Marriage is a big commitment. Prenuptial agreements can feel like you’re betting against your commitment to your partner, but that doesn’t have to be the case. Learn how a prenup can protect your finances and when signing one is especially beneficial.
What Is a Prenup?
Divorce is probably the last thing on your mind before walking down the aisle, but thousands of people end their marriages every year. If you go through a divorce, you will have to divide your assets according to state law.
A prenup is an agreement you sign before marriage that helps you and your spouse agree on what should happen to premarital and marital assets in the event of a divorce.
Who Needs One?
Anyone can benefit from a prenup. But they can be especially helpful if:
- You or your partner have a significant amount of individual debt.
- One partner earns a lot more than the other.
- You or your soon-to-be spouse have children from a previous relationship.

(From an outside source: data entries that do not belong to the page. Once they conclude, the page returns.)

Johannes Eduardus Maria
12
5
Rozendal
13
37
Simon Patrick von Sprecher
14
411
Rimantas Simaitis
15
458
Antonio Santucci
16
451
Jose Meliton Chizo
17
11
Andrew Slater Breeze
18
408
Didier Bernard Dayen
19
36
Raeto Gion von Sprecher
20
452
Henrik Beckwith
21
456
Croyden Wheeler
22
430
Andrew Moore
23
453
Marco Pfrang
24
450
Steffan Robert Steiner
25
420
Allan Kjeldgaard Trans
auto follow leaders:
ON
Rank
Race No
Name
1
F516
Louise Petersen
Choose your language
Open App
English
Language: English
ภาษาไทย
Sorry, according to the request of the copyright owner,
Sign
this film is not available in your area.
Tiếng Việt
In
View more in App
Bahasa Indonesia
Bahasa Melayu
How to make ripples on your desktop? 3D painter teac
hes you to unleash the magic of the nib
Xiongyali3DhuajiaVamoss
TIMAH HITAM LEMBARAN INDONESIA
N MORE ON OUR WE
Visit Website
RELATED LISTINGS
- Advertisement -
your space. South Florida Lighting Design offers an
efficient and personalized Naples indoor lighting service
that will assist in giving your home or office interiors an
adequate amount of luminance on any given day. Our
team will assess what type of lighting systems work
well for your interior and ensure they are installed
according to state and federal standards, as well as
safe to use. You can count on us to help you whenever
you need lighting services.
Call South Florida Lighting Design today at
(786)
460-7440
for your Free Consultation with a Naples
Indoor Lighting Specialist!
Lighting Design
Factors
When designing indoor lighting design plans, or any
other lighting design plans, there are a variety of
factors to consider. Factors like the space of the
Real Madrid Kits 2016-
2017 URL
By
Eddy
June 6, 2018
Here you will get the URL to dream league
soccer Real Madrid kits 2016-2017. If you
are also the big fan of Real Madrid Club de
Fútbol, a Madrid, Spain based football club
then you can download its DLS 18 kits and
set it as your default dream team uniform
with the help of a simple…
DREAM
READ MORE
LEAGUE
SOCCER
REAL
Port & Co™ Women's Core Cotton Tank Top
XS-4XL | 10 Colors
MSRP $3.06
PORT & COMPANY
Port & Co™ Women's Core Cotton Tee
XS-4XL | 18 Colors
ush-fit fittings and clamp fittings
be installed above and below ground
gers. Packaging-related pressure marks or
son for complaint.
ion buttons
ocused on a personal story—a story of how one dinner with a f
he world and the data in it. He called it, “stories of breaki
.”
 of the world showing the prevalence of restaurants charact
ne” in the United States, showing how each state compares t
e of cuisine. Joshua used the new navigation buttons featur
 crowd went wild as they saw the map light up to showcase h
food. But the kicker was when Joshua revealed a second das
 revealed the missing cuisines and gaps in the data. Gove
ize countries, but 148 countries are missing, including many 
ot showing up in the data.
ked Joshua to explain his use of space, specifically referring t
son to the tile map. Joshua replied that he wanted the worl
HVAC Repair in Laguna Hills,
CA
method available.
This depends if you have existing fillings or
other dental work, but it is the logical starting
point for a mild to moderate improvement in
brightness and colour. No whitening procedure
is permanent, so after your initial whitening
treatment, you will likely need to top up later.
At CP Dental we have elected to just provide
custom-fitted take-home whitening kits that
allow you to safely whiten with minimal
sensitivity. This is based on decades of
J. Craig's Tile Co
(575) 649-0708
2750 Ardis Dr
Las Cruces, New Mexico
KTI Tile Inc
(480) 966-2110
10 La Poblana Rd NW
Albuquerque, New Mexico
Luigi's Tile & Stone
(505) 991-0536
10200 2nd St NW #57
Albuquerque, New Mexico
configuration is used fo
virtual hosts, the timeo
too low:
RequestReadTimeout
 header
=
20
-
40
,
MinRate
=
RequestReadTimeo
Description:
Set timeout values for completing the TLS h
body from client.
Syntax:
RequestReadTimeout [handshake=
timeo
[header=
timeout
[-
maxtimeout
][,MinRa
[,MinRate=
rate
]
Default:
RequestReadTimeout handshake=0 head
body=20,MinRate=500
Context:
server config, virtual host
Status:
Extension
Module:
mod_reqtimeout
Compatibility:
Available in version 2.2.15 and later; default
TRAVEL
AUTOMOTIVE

- One of you plans to become a stay-at-home parent.
- There is the potential that you or your partner will receive a large inheritance.
The Pros and Cons
Prenups help couples communicate about finances — an important topic even if you never get divorced. If you ever were to separate, a prenup can make the process more straightforward and less expensive.
On the downside, many couples feel that a prenup runs counter to the idea of lifelong marriage. Additionally, a prenup could favor one spouse. Ideally, each person should have ample opportunity to negotiate the agreement’s terms to ensure it is fair for both of you.